§ To be done
Copy the entries word for word, starting at the very first line and ending after the line that contains "text_box Halium project: Hardware".
── Provided data
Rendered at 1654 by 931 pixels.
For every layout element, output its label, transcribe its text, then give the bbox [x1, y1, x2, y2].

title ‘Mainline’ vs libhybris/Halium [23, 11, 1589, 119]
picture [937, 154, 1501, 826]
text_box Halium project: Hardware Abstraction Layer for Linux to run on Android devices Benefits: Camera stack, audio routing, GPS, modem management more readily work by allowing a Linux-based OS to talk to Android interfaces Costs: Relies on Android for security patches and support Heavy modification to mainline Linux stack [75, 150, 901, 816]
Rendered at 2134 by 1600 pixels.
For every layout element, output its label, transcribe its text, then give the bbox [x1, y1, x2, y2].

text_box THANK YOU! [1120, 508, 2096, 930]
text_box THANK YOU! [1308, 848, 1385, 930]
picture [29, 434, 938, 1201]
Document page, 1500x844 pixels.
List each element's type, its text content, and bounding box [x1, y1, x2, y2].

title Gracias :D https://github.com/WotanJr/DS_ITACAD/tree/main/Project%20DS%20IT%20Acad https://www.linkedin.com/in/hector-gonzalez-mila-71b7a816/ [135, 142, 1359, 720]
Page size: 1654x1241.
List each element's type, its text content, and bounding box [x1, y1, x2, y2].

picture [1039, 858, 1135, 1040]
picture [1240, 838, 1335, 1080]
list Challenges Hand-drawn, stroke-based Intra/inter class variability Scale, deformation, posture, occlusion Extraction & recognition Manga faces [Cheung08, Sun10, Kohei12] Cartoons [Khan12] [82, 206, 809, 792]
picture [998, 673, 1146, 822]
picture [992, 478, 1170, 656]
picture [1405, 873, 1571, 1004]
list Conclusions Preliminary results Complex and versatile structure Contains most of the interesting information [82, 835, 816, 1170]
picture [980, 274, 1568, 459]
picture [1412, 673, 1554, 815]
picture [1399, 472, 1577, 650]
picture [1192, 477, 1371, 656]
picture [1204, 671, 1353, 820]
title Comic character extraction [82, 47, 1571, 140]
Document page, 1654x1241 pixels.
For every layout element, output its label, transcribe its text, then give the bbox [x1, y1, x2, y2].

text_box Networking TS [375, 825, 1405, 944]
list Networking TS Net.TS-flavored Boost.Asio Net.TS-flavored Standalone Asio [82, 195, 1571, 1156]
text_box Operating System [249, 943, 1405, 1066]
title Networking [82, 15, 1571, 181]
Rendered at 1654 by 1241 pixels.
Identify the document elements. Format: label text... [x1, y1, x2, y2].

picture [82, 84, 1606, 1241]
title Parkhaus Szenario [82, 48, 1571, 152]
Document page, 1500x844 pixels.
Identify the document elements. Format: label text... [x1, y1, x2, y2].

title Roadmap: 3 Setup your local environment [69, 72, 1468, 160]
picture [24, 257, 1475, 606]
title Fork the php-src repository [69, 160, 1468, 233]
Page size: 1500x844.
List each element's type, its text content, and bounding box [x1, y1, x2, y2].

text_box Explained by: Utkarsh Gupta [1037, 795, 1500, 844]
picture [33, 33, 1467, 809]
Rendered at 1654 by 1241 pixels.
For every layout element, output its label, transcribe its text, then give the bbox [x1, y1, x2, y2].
────
§ Result
Rendered at 1654 by 931 pixels.
For every layout element, output its label, transcribe its text, then give the bbox [x1, y1, x2, y2].

title ‘Mainline’ vs libhybris/Halium [23, 11, 1589, 119]
picture [937, 154, 1501, 826]
text_box Halium project: Hardware Abstraction Layer for Linux to run on Android devices Benefits: Camera stack, audio routing, GPS, modem management more readily work by allowing a Linux-based OS to talk to Android interfaces Costs: Relies on Android for security patches and support Heavy modification to mainline Linux stack [75, 150, 901, 816]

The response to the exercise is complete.